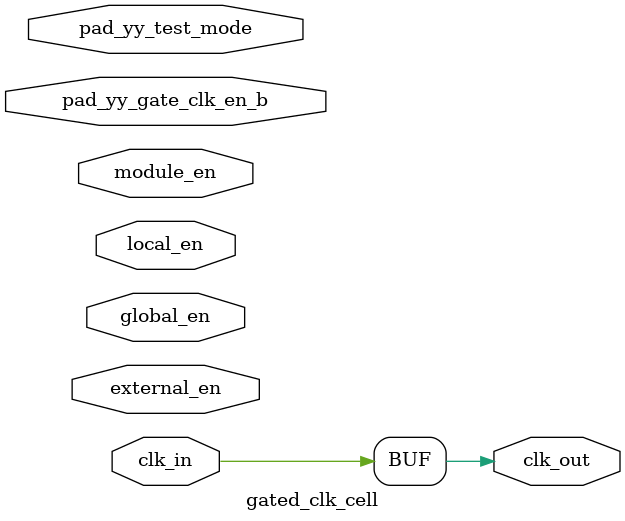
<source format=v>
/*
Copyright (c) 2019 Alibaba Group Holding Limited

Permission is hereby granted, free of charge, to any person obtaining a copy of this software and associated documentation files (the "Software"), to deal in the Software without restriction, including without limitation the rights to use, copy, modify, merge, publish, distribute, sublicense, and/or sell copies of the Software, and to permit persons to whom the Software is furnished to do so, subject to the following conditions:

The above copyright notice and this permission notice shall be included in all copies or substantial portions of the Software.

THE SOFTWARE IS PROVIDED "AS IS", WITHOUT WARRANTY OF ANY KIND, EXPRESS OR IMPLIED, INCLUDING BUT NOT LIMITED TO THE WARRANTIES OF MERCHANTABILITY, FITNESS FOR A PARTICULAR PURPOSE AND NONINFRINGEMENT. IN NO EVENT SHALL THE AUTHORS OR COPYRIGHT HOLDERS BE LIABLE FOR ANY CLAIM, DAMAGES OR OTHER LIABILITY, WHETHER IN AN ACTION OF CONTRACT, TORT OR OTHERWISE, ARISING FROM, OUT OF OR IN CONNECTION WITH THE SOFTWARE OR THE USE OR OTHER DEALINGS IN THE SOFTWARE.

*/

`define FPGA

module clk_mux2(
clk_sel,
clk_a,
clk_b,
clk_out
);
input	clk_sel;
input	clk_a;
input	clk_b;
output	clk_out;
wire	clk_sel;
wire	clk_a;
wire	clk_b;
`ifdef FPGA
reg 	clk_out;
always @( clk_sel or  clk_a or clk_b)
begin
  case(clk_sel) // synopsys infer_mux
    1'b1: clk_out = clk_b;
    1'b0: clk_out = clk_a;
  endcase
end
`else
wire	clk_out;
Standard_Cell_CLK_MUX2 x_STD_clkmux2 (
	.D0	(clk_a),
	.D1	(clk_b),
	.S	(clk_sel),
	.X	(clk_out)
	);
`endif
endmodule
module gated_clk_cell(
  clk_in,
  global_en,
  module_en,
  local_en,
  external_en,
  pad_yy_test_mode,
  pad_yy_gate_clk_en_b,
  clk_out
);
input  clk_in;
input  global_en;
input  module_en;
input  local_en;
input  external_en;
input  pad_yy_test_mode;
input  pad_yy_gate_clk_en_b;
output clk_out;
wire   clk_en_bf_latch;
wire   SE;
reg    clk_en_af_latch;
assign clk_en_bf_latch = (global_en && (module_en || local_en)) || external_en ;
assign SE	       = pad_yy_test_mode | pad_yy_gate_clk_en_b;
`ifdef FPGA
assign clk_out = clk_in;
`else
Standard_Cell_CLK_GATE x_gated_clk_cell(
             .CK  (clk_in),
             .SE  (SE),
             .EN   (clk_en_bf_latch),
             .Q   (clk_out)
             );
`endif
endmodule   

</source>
+---+
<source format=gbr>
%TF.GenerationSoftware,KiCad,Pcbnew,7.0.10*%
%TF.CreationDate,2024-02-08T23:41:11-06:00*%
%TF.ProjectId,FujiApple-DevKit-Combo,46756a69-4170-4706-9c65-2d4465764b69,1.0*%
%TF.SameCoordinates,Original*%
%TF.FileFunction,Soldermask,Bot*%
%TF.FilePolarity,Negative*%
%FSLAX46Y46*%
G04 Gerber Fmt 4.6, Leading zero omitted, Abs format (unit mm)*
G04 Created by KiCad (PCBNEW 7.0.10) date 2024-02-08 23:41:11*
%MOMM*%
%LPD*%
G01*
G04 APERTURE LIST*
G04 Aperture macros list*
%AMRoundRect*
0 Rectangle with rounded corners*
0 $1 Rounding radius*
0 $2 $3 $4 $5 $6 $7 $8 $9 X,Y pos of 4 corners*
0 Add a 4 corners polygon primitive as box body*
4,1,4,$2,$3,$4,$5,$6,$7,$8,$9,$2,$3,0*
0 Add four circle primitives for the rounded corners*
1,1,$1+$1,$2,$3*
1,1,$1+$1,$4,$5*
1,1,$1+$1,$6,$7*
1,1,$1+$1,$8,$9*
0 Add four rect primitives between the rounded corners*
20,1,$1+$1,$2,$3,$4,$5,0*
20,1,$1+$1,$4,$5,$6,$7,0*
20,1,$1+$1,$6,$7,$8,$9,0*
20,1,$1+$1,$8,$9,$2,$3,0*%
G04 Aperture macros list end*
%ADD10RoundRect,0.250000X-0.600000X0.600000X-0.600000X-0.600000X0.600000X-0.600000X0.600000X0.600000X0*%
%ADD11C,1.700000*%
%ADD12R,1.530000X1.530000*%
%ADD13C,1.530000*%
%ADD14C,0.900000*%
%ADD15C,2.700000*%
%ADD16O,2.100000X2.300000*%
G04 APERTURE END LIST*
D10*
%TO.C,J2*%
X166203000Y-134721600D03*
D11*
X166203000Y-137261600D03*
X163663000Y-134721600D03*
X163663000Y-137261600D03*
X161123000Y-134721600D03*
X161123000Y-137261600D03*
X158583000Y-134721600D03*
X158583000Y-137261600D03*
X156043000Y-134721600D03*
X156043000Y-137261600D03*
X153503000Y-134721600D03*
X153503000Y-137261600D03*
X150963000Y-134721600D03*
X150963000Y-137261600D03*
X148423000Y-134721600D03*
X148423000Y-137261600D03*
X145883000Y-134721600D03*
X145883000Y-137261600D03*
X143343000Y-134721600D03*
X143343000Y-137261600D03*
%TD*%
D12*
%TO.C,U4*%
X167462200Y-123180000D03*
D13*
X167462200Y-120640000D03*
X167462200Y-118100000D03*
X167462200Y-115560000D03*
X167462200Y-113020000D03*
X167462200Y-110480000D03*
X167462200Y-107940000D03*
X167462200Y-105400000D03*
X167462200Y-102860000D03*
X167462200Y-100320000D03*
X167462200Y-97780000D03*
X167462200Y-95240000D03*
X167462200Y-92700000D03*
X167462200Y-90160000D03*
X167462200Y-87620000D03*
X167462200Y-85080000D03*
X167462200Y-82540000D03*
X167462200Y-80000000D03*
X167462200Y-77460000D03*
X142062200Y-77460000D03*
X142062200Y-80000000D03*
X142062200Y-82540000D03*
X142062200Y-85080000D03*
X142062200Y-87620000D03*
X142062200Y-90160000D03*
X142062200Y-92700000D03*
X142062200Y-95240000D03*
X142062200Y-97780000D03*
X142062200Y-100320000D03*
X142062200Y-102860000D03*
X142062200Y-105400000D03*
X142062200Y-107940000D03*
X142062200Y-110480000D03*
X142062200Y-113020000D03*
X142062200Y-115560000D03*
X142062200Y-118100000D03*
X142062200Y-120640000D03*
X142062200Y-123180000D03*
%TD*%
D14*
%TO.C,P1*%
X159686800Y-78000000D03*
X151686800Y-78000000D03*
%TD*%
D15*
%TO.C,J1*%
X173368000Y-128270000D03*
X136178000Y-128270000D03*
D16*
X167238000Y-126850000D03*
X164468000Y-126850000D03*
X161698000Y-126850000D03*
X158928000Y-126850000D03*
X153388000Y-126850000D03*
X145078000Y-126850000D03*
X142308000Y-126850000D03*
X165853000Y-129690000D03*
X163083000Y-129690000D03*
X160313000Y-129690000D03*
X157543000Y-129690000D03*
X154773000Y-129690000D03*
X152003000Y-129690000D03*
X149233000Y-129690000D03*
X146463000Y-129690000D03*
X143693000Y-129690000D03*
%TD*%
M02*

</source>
+---+
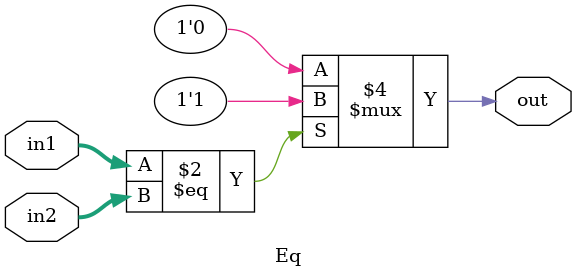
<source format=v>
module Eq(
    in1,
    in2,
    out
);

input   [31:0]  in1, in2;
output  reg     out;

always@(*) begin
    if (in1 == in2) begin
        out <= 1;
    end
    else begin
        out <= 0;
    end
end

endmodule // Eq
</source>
+---+
* _ABOUT THIS EXERCISE_:
From the records above, copy only the lines starting with the line that holds "X167462200Y-77460000D03*" and going on through the line that holds "X173368000Y-128270000D03*", exactly as written.

* _TASK SOLUTION_:
X167462200Y-77460000D03*
X142062200Y-77460000D03*
X142062200Y-80000000D03*
X142062200Y-82540000D03*
X142062200Y-85080000D03*
X142062200Y-87620000D03*
X142062200Y-90160000D03*
X142062200Y-92700000D03*
X142062200Y-95240000D03*
X142062200Y-97780000D03*
X142062200Y-100320000D03*
X142062200Y-102860000D03*
X142062200Y-105400000D03*
X142062200Y-107940000D03*
X142062200Y-110480000D03*
X142062200Y-113020000D03*
X142062200Y-115560000D03*
X142062200Y-118100000D03*
X142062200Y-120640000D03*
X142062200Y-123180000D03*
%TD*%
D14*
%TO.C,P1*%
X159686800Y-78000000D03*
X151686800Y-78000000D03*
%TD*%
D15*
%TO.C,J1*%
X173368000Y-128270000D03*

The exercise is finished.